» Aufgabe A
Welchen Film bezeichnet Turbo1993 im Forumsthread über 3D-Filme als den besten bisher in 3D gesehenen Film?
» Aufgabe B
Schreib aus dem Forumsthread über 3D-Filme den Abschnitt ab, der mit „Den besten Film, den“ beginnt und mit „gute Piranha 3D.“ endet.

» Extrahierter Text
━━━
# 3D Film Empfehlung



## TankCommander (4. Mai 2015)

3D Film Empfehlungen und Diskussionen 

Egal ob Zuhause oder im Kino gesehen! 

Gruß Tank


----------



## Turbo1993 (4. Mai 2015)

Den besten Film, den ich bis jetzt in 3D gesehen habe, ist Avatar. Hab noch keinen Film gesehen, der besser 3D-Effekte nutzt.


----------



## ColorMe (4. Mai 2015)

Avatar, Interstellar, Hobbit-Reihe oder das gute Piranha 3D.


----------



## jamie (4. Mai 2015)

Nein, nein, nein. Am Besten war eindeutig die Haribo-Werbung!


----------



## MOD6699 (4. Mai 2015)

Avengers, Guardians of the Galaxy fand ich ganz gut von der 3D Umsetzung


----------



## ich558 (4. Mai 2015)

Avatar und Avengers
Da Fullscreen ohne schwarze Balken


----------



## runamoK (4. Mai 2015)

Pacific Rim ist auch sehr gut gemacht.


----------



## drstoecker (4. Mai 2015)

Transformers 4, Titanic...  und hoffentlich bald Star wars.


----------



## humbz (4. Mai 2015)

AmazingSpiderman2 fand ich auch nett. MMn wurde der Film an sich sowieso vollkommen zu Unrecht niedergeschrieben.


----------



## Ryle (4. Mai 2015)

> und hoffentlich bald Star wars.


Hoffentlich nicht! Während man IMAX (nativ gerdeht) noch halbwegs ertragen kann sind alle anderen 3D Effekte, speziell die Aftereffects, einfach furchtbar und lenken nur vom Film ab. Gerade Star Wars schau ich da lieber in 2D. Der ganze 3D Quatsch ist doch auch nur um mehr Geld verlangen zu können. Einen Mehrwert hatte das imho noch nie.
━━━
» Einträge

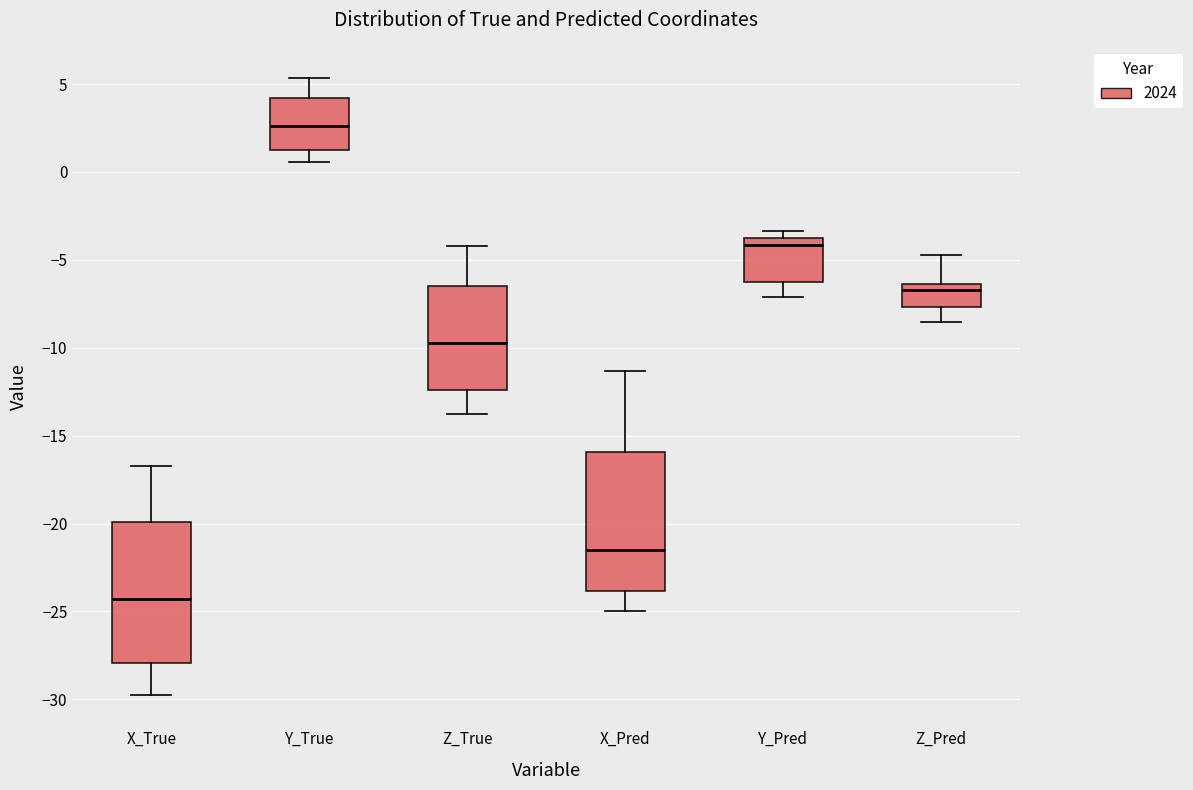

Reading left to right, transcribe this box plot: for each box, give where its median line is, the range the box spans, and where its two whiskers end, as read against the y-axis. The values are not printed on the chart, so give them approximately, as read against the axis.

X_True: median -24.5, box -28.0 to -20.0, whiskers -30.0 to -16.5
Y_True: median 2.5, box 1.5 to 4.0, whiskers 0.5 to 5.5
Z_True: median -9.5, box -12.5 to -6.5, whiskers -13.5 to -4.0
X_Pred: median -21.5, box -24.0 to -16.0, whiskers -25.0 to -11.5
Y_Pred: median -4.0 (just below the box's upper edge), box -6.5 to -4.0, whiskers -7.0 to -3.5
Z_Pred: median -6.5 (just below the box's upper edge), box -7.5 to -6.5, whiskers -8.5 to -4.5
━━━
» Antwort A
Avatar.

» Antwort B
Den besten Film, den ich bis jetzt in 3D gesehen habe, ist Avatar. Hab noch keinen Film gesehen, der besser 3D-Effekte nutzt.


----------



## ColorMe (4. Mai 2015)

Avatar, Interstellar, Hobbit-Reihe oder das gute Piranha 3D.